──────── SUPPLIED DATA ────────
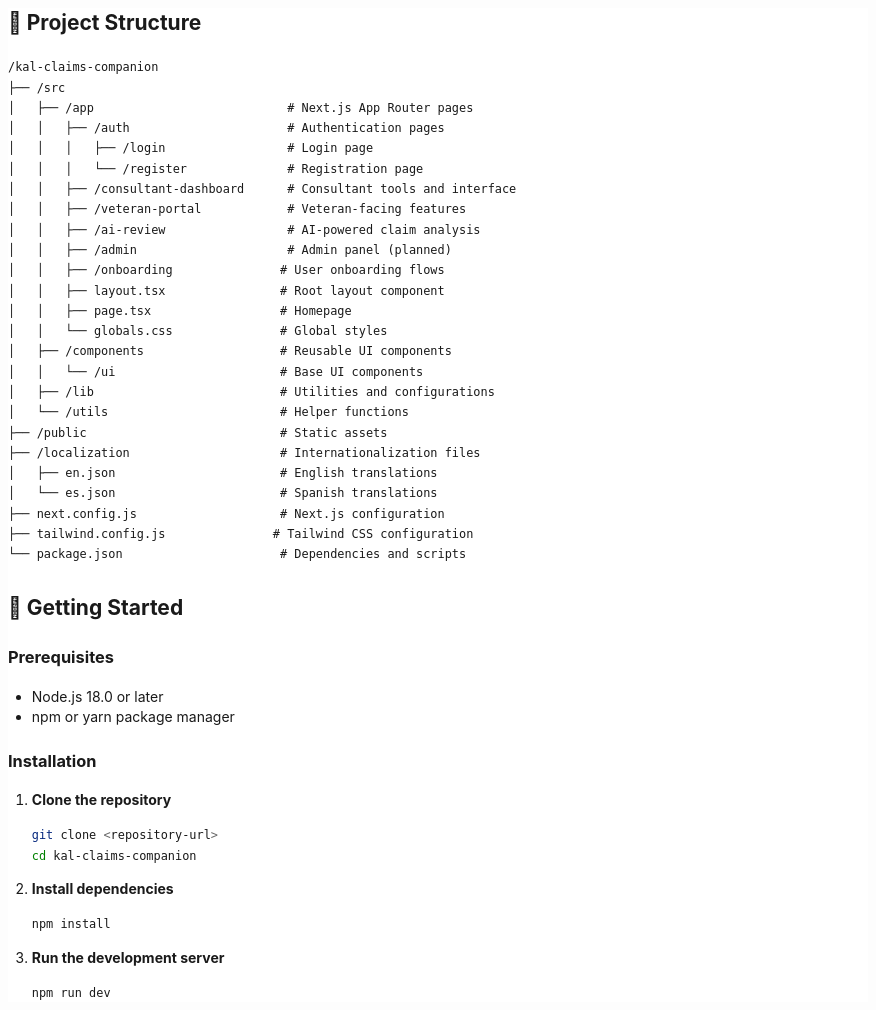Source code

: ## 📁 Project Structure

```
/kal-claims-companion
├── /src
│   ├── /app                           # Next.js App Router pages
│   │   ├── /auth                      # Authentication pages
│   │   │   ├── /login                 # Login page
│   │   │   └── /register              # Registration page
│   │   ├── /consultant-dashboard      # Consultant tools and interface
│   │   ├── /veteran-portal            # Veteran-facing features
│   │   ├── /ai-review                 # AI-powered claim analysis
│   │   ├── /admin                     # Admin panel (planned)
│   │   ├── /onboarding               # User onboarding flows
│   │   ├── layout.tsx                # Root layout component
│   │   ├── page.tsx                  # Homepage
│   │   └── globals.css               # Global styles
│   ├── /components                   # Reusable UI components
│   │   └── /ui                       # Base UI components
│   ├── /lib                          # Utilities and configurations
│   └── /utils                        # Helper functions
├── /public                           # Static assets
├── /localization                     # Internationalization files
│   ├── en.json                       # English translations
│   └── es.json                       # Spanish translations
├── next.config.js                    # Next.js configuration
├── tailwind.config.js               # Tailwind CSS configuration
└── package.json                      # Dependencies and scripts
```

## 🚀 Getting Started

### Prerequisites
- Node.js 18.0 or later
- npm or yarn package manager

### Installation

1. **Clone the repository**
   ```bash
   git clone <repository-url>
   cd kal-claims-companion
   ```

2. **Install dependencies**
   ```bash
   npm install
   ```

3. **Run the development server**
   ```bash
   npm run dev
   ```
────────
EXERCISE INSTRUCTIONS: Where the string "claims" occurs in the data, return the whole line.

EXERCISE RESULT:
/kal-claims-companion
   cd kal-claims-companion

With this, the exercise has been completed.